» TASK REQUIREMENTS:
Pick up the account of a prison lockdown below, writing on from its final sentence.

» TEXT PROVIDED:
======
We’ve officially reached the three-week mark. Calls to end this lockdown from the men in my block have subsided. I think the majority have settled in. Most prisoners, if not all, have done some form of solitary confinement during their incarceration. Believe it or not, getting through it is more mental than physical. Of course, it’s easier to rationalize when you’ve done something wrong. When it’s arbitrary your mind takes a little longer to process and settle in. Once you have, there’s no telling how long you go. The longest I’ve gone is two-and-a-half years with one hour of recreation, five days a week.
Still, there are days when you feel anxious and the walls are closing in but getting into a routine and exercising helps. In those two-and-a-half years, recreation was outside in a dog kennel. But I got to tire myself out, which made the remainder of the day in my cell bearable. In addition, showers and phone calls were at separate times: three showers a week, two phone calls a week. That’s not the case with this 30 minutes we’re out.
======
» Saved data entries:
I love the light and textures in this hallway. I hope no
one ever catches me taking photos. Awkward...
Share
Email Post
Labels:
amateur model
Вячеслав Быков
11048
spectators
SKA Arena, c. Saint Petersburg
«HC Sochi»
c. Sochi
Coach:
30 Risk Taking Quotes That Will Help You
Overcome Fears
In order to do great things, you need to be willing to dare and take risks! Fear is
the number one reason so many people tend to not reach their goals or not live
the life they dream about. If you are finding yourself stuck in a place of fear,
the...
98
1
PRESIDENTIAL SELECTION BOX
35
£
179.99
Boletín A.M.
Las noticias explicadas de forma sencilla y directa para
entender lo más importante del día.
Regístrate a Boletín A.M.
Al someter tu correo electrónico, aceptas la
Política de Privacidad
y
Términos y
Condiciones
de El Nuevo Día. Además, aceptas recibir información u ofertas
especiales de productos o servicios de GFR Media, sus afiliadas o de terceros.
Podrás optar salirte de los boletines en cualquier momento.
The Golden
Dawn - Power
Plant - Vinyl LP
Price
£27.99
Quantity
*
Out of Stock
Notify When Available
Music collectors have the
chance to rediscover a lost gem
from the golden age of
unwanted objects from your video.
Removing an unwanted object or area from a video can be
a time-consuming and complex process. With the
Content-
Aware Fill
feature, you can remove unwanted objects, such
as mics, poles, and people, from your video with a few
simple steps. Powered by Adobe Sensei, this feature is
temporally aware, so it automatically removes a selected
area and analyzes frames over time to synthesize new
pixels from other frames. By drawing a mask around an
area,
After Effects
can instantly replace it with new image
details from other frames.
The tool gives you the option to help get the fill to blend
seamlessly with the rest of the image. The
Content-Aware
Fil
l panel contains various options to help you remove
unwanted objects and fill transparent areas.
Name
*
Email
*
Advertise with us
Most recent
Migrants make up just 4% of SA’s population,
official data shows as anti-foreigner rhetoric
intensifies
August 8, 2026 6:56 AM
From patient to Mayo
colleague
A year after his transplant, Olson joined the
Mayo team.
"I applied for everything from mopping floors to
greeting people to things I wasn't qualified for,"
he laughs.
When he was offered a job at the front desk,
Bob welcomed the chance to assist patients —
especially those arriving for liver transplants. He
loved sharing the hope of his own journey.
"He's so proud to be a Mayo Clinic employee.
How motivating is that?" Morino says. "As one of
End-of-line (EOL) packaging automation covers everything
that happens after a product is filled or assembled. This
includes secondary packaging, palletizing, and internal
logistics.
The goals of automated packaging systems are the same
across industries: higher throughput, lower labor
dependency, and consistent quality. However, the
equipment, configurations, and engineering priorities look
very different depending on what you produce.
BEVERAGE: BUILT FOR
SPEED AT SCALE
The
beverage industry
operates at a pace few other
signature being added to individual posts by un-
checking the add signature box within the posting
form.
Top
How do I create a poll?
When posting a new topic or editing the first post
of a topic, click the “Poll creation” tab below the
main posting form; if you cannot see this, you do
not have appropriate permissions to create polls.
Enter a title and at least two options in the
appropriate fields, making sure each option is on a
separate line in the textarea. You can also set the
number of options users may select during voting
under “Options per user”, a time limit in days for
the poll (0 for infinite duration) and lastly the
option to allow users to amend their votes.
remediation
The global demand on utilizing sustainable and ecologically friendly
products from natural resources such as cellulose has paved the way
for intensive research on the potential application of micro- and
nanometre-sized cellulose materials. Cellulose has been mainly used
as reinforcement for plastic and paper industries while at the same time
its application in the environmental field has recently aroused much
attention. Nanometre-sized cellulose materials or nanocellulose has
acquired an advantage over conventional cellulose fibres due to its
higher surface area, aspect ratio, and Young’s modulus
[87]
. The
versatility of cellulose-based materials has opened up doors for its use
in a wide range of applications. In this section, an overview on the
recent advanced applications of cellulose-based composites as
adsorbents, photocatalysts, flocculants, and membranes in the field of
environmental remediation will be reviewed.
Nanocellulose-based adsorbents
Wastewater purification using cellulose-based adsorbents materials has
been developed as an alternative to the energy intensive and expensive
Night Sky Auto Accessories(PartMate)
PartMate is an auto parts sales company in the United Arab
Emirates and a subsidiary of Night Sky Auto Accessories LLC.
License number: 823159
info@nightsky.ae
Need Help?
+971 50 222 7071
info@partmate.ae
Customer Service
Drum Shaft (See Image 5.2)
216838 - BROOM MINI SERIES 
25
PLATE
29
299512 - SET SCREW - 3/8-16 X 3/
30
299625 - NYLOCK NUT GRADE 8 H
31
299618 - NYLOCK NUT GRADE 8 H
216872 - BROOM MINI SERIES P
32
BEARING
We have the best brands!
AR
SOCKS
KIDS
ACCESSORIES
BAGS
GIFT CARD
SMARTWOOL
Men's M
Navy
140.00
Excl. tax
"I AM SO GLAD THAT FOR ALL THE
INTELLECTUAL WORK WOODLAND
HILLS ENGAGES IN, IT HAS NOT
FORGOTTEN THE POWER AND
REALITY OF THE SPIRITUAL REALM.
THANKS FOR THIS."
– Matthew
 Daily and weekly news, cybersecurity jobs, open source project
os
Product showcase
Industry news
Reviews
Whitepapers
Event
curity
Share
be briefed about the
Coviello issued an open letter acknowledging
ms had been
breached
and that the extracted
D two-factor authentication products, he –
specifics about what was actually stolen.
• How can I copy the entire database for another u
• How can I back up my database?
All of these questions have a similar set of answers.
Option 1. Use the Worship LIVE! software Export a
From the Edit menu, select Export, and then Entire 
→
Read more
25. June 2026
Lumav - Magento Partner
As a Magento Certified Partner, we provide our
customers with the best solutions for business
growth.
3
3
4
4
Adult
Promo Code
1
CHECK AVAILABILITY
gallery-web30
======
» WRITTEN RESPONSE:
Everything has to be done during our recreation which is inside the unit. So, we may be feeling the effects physically but mentally we’re settling in. I know people on the outside feel confined and are filled with anxiety from being quarantined in their house. But if you get anything from reading this know that if an individual can overcome this isolation in a prison cell, you can do the same in a house or apartment that has no locked doors or limits on coming and going. Remember, conquering this is more mental than physical.
Yesterday, they quarantined an inmate from my unit. They have set aside several cells in the segregation blocks for those who show signs of COVID-19. What happens from there is a mystery. The commissioner did issue a posting advising us that the lockdown will continue and that it will be up to each facilities superintendent to ease restrictions. They also hired professional outside contractors to “clean” all hotspots in the facilities.
This afternoon they passed out disposable masks to every prisoner and told us we “must wear them whenever we leave the cell.” One guy asked, “How do you put this on?” Someone yelled, “You put one leg through the loop and your other leg through the other and wear it like a thong.”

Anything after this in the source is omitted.